Migrant workers abroad who face abuse from their employers have little recourse, a safety advocate said Monday.
“Who should a victim complain against, the company or her employer there?” said Ya Navuth, executive director of Caram Cambodia, as a guest on “Hello VOA.”
Thousands of Cambodians migrate to work abroad in places like Thailand or Malaysia; many have returned to report abuse at the hands of their employers. The government has yet to create laws or mechanisms that would help them abroad.
However, it remains difficult to find evidence of the offenses when committed in host countries, Ya Navuth said.
“If a worker dares complain while there, his or her employer will terminate the working permit, turning him or her into an illegal migrant worker,” he said.
More than 30 recruitment agencies are now registered at the Ministry of Labor, with more than half of them sending workers to Malaysia, according to ministry figures.

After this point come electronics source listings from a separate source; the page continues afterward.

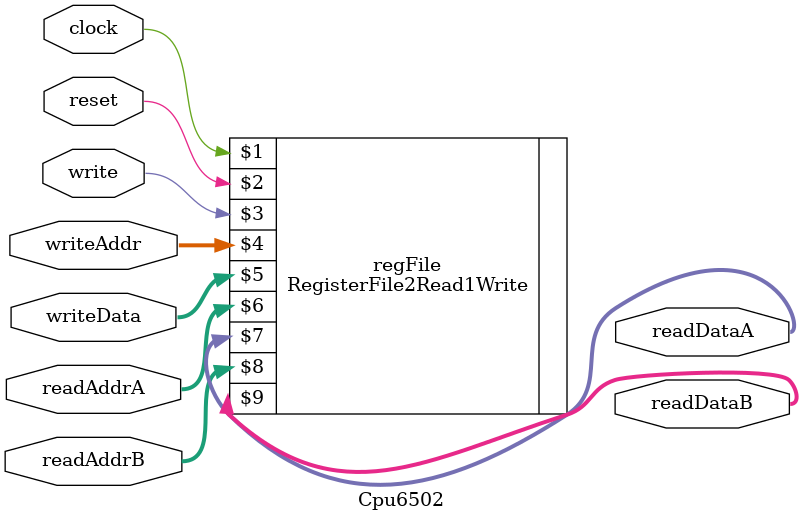
<source format=v>

module Cpu6502
(
    input                       clock,
    //input                       clockEnable,
    input                       reset,
    
    //output [15:0]               address;
    //output [7:0]                dataIn;
    
    input                       write,
    input   [2:0]               writeAddr,
    input   [7:0]               writeData,

    input   [2:0]               readAddrA,
    output  [7:0]               readDataA,
    
    input   [2:0]               readAddrB,
    output  [7:0]               readDataB
);

//reg [15:0] programCounter = 16'hE000;
//reg [7:0] opcode = 0;
//wire fetchOpcode;

RegisterFile2Read1Write #(.REG_WIDTH(8), .ADDR_WIDTH(3)) 
    regFile(clock, reset, write, writeAddr, writeData, readAddrA, readDataA, readAddrB, readDataB);

//assign fetchOpcode = 1;

// always @ (posedge clock)
// begin
    // if (reset)
    // begin
        // programCounter <= 16'hE000;
    // end
    // else if (clockEnable)
    // begin
        
    // end
// end


endmodule

</source>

Nhem Kimhoy, an official with the ministry, told “Hello VOA” that Cambodian embassies abroad work with companies and employers to sort out worker complaints.

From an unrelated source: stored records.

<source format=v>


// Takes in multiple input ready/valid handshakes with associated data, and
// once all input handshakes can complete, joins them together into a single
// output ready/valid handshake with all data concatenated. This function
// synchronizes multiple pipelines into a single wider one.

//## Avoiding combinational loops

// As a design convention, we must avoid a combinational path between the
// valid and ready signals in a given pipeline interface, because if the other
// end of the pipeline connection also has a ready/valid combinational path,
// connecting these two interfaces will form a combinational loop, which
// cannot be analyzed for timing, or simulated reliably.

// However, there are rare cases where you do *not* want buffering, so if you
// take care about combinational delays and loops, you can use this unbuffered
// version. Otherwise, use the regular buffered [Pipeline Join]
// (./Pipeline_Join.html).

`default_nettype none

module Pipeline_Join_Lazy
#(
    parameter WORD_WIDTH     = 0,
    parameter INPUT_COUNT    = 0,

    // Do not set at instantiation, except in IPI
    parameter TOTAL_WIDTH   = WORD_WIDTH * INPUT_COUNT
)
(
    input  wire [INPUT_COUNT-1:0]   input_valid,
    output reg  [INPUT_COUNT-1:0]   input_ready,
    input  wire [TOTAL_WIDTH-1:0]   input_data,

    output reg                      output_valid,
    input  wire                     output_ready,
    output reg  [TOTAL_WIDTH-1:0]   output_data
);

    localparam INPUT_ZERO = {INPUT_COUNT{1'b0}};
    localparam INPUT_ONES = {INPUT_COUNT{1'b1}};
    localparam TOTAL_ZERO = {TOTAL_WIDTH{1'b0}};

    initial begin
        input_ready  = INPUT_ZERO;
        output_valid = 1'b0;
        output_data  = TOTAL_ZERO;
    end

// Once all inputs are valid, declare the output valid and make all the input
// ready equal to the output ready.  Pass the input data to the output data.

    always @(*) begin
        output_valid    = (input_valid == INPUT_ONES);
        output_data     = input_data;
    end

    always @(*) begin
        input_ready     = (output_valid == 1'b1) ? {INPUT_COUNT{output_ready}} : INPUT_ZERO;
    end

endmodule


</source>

More than 100 complaints from workers abroad have been solved so far, he said, although there have been some that have not been.
An Bunhak, chairman of the Association of Cambodian Recruitment Agencies, said migrant workers should have insurance through a recruitment agency and can be compensated for abuse by employers.
“No victim goes uncompensated for damages, or even the loss of life,” he said.